= Action item =
According to the fact sheet on the Indian five naye paise coin, what was the coin made of?

= Excerpt to read =
Five naye paise पाँच नए पैसे
- Value: 1⁄20 of Indian rupee
- Mass: 4.0 g (62.5 gr)
- Diameter: 22 mm (0.87 in)
- Thickness: 1.67 mm (0.066 in)
- Edge: Smooth
- Composition: Cupronickel
- Years of minting: 1957–1963
- Mintage: 4,294,967,295
- Mint marks: ⧫ = Bombay B = Bombay proof issue * = Hyderabad ⟐ = Hyderabad No mark = Calcutta
- Circulation: Demonetized
- Catalog number: KM# 16

Obverse
- Design: State Emblem of India with country name.

Reverse
- Design: Face value, year and value in Hindi (रूपये का बीसवाँ भाग; Eng: Twentieth of a rupee)

= 5 naye paise =

Indian unit of currency

The Indian five naye paise (पाँच नए पैसे) (singular: Paisa), was a unit of currency equaling 1/20 of the Indian rupee. The symbol for paisa is p.

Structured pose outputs
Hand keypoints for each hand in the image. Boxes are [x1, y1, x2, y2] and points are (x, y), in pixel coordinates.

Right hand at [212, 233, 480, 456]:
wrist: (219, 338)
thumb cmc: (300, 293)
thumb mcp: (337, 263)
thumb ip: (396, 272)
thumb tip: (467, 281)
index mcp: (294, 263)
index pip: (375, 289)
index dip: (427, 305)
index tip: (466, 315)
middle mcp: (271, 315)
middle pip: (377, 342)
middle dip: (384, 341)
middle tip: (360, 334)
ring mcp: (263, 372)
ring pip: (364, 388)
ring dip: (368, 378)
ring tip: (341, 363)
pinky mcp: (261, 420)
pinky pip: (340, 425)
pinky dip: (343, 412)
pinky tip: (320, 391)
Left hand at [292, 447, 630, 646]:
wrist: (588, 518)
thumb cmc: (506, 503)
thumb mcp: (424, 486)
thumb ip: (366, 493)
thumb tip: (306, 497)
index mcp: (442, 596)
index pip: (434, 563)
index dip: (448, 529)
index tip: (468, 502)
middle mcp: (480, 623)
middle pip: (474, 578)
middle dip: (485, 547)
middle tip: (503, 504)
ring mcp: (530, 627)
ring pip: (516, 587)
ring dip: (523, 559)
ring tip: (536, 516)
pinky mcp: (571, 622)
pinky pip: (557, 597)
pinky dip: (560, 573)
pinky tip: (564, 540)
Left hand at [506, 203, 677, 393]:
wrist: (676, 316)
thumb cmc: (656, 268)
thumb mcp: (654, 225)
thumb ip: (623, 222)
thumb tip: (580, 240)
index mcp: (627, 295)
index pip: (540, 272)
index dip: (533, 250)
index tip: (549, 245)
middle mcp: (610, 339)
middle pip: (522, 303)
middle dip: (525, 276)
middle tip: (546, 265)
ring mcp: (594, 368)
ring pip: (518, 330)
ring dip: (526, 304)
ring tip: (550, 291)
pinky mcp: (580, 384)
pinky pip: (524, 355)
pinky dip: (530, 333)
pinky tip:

= Solution to this problem =
Cupronickel.